Reverend ‘swore at teenager he knocked down in car’, court hears
A REVEREND who knocked down and injured a teenager swore when he was asked to call an ambulance, a court has heard.
Reverend Christopher Cheeseman leaving court
Christopher Cheeseman, 67, allegedly became aggressive after accidentally driving into pedestrian Dillon Hodgson, 18.
The teenager, still wearing his football kit after a game, was flipped on to the bonnet of Cheeseman’s Ford Ka and left “covered in blood”, magistrates were told.
Cheeseman cut across a junction on the wrong side of the road and hit the teenager as he stepped off an island crossing, it was alleged.

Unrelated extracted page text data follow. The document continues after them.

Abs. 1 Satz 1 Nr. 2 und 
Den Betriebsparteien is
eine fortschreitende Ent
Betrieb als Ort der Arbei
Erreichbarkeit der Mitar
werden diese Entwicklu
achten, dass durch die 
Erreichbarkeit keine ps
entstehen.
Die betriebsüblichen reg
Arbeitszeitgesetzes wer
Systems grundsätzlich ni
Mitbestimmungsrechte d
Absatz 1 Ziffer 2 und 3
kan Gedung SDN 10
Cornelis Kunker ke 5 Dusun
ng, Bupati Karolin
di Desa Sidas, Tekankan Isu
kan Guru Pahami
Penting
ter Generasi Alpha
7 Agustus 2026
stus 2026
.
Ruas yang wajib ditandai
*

Mr Hodgson told the court: “I was covered in blood. I was wet through. I was all shaken up and was panicking.
I was covered in blood. I was wet through. I was all shaken up and was panicking.
I said ‘You just hit me, did you not see me?’ He was quite loud and aggressive.”

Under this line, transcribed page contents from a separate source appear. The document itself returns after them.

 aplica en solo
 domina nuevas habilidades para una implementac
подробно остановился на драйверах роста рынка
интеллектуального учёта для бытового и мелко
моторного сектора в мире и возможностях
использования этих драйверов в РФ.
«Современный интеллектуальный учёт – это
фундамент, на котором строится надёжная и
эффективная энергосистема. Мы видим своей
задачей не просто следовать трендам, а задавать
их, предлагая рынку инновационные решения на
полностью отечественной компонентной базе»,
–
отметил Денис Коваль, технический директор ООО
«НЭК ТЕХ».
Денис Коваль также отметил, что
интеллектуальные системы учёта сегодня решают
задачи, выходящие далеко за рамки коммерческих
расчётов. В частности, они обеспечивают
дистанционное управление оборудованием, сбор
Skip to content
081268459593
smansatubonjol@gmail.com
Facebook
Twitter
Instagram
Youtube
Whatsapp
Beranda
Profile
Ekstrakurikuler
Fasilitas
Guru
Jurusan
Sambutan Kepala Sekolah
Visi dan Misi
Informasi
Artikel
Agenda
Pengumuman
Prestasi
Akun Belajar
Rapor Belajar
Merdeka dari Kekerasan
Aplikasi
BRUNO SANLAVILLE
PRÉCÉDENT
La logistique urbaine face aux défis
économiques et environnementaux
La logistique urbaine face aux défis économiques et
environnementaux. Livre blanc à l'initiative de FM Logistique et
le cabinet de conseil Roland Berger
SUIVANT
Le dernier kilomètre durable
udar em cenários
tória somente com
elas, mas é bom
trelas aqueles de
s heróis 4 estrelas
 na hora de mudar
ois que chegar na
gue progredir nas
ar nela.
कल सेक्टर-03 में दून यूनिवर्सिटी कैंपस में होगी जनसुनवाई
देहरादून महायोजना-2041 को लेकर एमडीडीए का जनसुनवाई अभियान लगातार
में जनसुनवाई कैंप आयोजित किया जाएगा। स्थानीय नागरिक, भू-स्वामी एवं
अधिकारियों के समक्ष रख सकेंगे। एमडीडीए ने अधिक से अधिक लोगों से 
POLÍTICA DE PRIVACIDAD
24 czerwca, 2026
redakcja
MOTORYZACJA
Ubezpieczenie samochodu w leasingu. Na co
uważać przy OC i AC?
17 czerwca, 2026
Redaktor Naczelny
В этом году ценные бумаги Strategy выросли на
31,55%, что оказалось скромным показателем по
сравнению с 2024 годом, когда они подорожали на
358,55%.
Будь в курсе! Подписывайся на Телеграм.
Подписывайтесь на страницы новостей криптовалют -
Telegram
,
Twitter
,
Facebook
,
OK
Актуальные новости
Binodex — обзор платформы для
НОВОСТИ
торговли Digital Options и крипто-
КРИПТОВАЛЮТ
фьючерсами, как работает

He claimed that when he asked for an ambulance, the minister shouted: “It’s your own ******* fault for being in the road. It’s your own fault. **** off.”
The row took place in Burnley, Lancs, on January 7.
Cheeseman, a Methodist minister for 35 years who looks after two churches, denied being abusive.
Asked if he had sworn, he replied: “I certainly did not.”
He admitted careless driving, was fined £135 and ordered to pay £150 compensation and £105 costs by magistrates.
He was also given three points on his licence on Wednesday.
He was cleared of failing to stop and report an accident and not complying with a traffic sign.
A reference from the Superintendent Minister of Burnley Methodist Circuit, Rev Philip Clarke, said no one had known Cheeseman to use bad language.
He said: “I know him to be an exceptionally caring and well-balanced person.”
Mr Hodgson is now suing the minister through the civil courts.